6 September: David Benyamin (The Hebrew University of Jerusalem)

"Diffusion of Cosmic Rays in the Milky Way"

18 October: Ke Fang (U. Chicago)

"Newborn Pulsars as sources of Ultrahigh Energy Cosmic Rays"

The workings of the most energetic astrophysical accelerators in the Universe are encoded in the origin of ultrahigh energy cosmic rays (UHECRs). Current observations by the Auger Observatory, the largest UHECR observatory, show a spectrum that agrees with an extragalactic origin, as well as an interesting transition in chemical composition from light element to heavier element as energy increases.
Candidate sources range from young neutron stars to gamma-ray bursts and events in active galaxies.

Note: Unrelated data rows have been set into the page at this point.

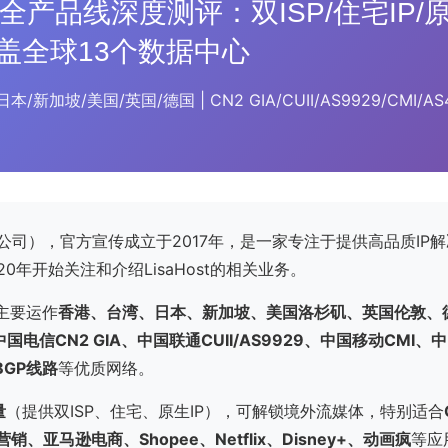
st 全产品线深度测评：双ISP/住宅IP/原
覆盖全球13个数据中心
/新加坡/美国/英国/德国 | CN2 GIA/CUII/AS9929/CMI/AS4
公司），官方宣传成立于2017年，是一家专注于提供高品质IP解
0年开始关注和介绍LisaHost的相关业务。
t主要运作
香港、台湾、日本、新加坡、美国洛杉矶、英国伦敦、
中国电信CN2 GIA、中国联通CUII/AS9929、中国移动CMI、
BGP线路
等优质网络。
量
（提供双ISP、住宅、原生IP），可解锁境外流媒体，特别适合
营销、亚马逊电商、Shopee、Netflix、Disney+、动画疯
等应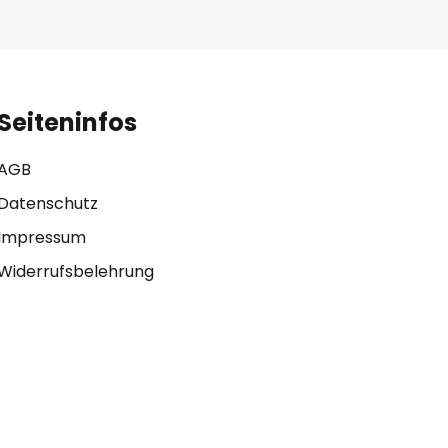
Seiteninfos
AGB
Datenschutz
Impressum
Widerrufsbelehrung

In this talk, we will discuss newborn pulsars as the sources of ultrahigh energy cosmic rays.
We will show that a newborn pulsar model naturally injects heavier elements and can fit the observed spectrum once propagation in the supernova remnant is taken into account. With the proper injection abundances, integrated cosmic rays from the extragalactic pulsar population can match observation in all aspects - energy spectrum, chemical composition, and anisotropy. We will also examine the fingerprints of their Galactic counterparts on cosmic ray spectrum.
Lastly, we will discuss the multi-messenger smoking gun of this scenario - the detectability of high energy neutrinos from pulsars and magnetars.

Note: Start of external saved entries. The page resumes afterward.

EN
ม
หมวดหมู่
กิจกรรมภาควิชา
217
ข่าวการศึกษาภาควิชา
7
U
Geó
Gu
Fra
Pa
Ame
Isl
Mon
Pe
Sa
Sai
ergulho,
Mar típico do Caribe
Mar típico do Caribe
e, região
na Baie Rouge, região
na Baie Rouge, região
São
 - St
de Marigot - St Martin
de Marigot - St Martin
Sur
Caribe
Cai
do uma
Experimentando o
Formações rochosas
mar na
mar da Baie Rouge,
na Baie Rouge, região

7 November: Juri Poutanen (University of Oulu, Finland)
"Advances in X-ray burst modelling"
Thermal emission during X-ray bursts is a powerful tool to determine neutron star masses and radii, if the Eddington flux and the apparent radius in the cooling tail can be measured accurately, and distances to the sources are known. I discuss here a novel method of determining the basic stellar parameters using the data from the cooling phase of long, photospheric radius expansion bursts covering a large range of luminosities. For this purpose, we computed a large set of atmosphere models for burst luminosities varying by two orders of magnitude and for various chemical compositions and surface gravities. We show that the variation of the inverse square root of the apparent blackbody radius with the flux, observed during the photospheric radius expansion bursts from a number of sources at low accretion rate is entirely consistent with the theoretical expectations of the color-correction factor evolution. However, for bursts happening at higher accretion rates the observed evolution is inconsistent with theory, implying that accretion strongly disturbs the neutron star atmosphere. These findings have profound implications for the recent claims on determination of the neutron star radii and masses from such bursts.
Our method allows us to determine both the Eddington flux and the ratio of the stellar apparent radius to the distance much more reliably. For 4U 1724-307, we find a lower limit on the neutron star radius of 13 km, independently of the chemical composition. These results suggest that the matter inside neutron stars is characterized by a stiff equation of state. This is consistent with the constraints coming from the existence of 2-solar-mass neutron stars in binary pulsars.

8 November: Alexandra Veledina (University of Oulu, Finland)
"Accretion in X-ray binaries: imprint of non-thermal particles"
Accreting black holes are among the brightest sources on the X-ray sky. Though being studied over 40 years these objects remain enigmatic, since the very basic questions, such as the accretion geometry, the transformation of gravitational energy into radiation and the source of variability -- are still debated. These objects are usually rather faint in the optical, yet the information contained in these wavelengths is of high importance. The shape of the optical spectrum and its evolution at the state transitions, fast optical variability and its correlation with the X-rays provide us with the irreplaceable tests for the models describing the physical conditions in the black hole vicinity. I will describe the collected multiwavelength data on the spectral and temporal properties of accreting black holes and explain how they all can be understood in terms of hybrid (thermal/non-thermal) hot accretion flow model, developed by us.